Caso Roggero, nel Pd non tutti la pensano allo stesso modo e al capogruppo di Piacenza potrebbe costare il posto
Un post sui social in difesa di Mario Roggero, rilanciato poi da un sito locale. Una presa di posizione che potrebbe costare il ruolo di capogruppo Pd in consiglio comunale a Piacenza ad Andrea Fossati. Il dem ha preso le parti del gioielliere, ha spiegato che non è assolutamente a favore del Far West ma che il campo progressista non deve avere paura di dire “che la sicurezza dei commercianti, degli artigiani, di chi lavora e tiene aperta un’attività” sia un tema di sinistra. Affermazioni, su un tema di scontro caldissimo in questi giorni, che non sono passate inosservate. Ci sono state riunioni a livello locale e ne è attesa un’altra in cui potrebbe arrivare la richiesta a Fossati, da parte dei dem cittadini, di fare un passo indietro dal ruolo di capogruppo in consiglio comunale.

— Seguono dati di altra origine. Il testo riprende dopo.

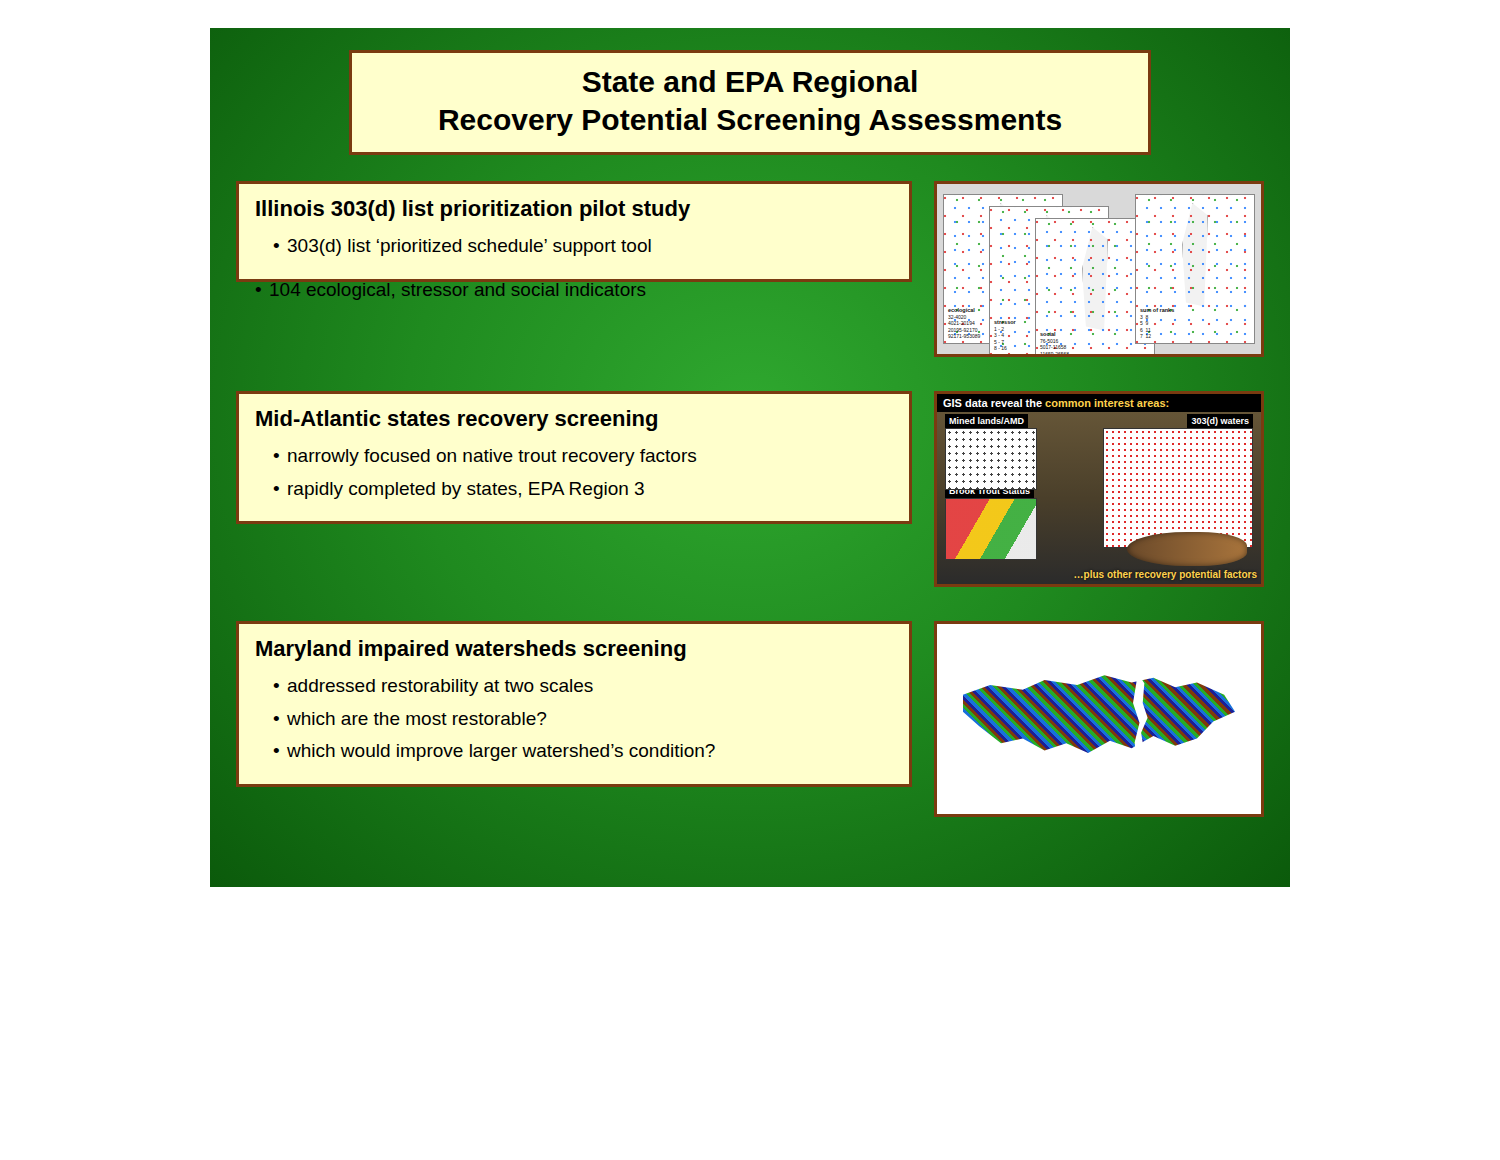State and EPA Regional
Recovery Potential Screening Assessments
Illinois 303(d) list prioritization pilot study
303(d) list ‘prioritized schedule’ support tool
104 ecological, stressor and social indicators
ecological32-4020
4021-20194
20195-92170
92171-953089
stressor1 - 2
3 - 4
5 - 7
8 - 16
social76-5016
5017-11658
11659-26568
> 26507
sum of ranks3 8
5 9
6 11
7 12
Mid-Atlantic states recovery screening
narrowly focused on native trout recovery factors
rapidly completed by states, EPA Region 3
GIS data reveal the common interest areas:
303(d) waters
Mined lands/AMD
Brook Trout Status
…plus other recovery potential factors
Maryland impaired watersheds screening
addressed restorability at two scales
which are the most restorable?
which would improve larger watershed’s condition?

Contattato telefonicamente dall’Adnkronos, il diretto interessato non intende intervenire ulteriormente sulla vicenda e auspica venga chiusa il prima possibile, disponibile a seguire quelle che saranno le indicazioni del partito locale (non ci sono stati contatti con il livello nazionale) per andare senza tensioni verso le amministrative della prossima primavera a Piacenza. Fossati, nell’articolo riportato dal sito Piacenza.it, aveva detto di stare “dalla parte di Mario Roggero. Non penso che la difesa sia sempre legittima e non voglio un Paese in cui ciascuno si fa giustizia da sé. Ma non voglio nemmeno un Paese in cui un commerciante rapinato, spaventato, già segnato da precedenti violenze, venga trattato come un criminale e condannato a una pena che appare enorme rispetto al contesto umano nel quale quei fatti sono maturati”.